Restate word for word all of the lines below, with each image left out.
==== RECORDS FOR THE TASK
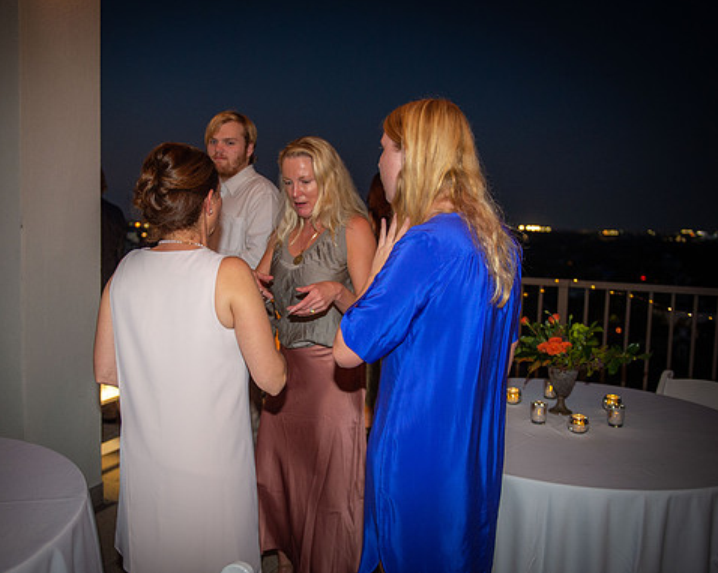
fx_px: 701
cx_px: 309
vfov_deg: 44.5
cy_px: 285
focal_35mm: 33
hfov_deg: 54.1
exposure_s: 1/100
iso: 1000
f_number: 2.8
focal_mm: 29
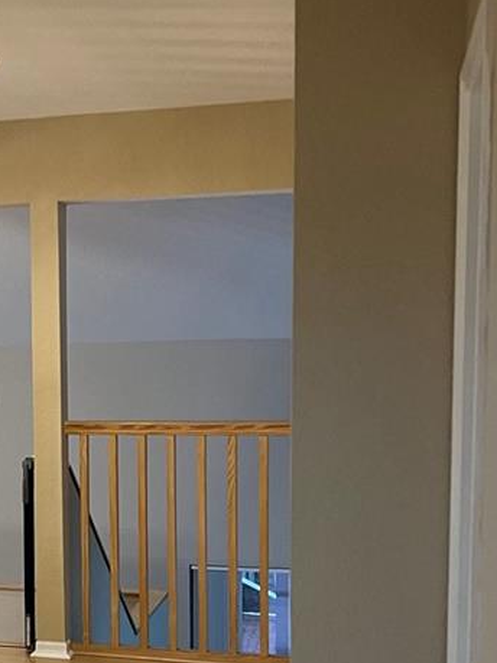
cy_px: 488
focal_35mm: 68
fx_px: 1302
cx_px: -75
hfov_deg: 20.4
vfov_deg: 28.2
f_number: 1.5
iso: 160
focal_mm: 5.7
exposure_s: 1/60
========
— WRITTEN REPLY —
fx_px: 701
cx_px: 309
vfov_deg: 44.5
cy_px: 285
focal_35mm: 33
hfov_deg: 54.1
exposure_s: 1/100
iso: 1000
f_number: 2.8
focal_mm: 29
cy_px: 488
focal_35mm: 68
fx_px: 1302
cx_px: -75
hfov_deg: 20.4
vfov_deg: 28.2
f_number: 1.5
iso: 160
focal_mm: 5.7
exposure_s: 1/60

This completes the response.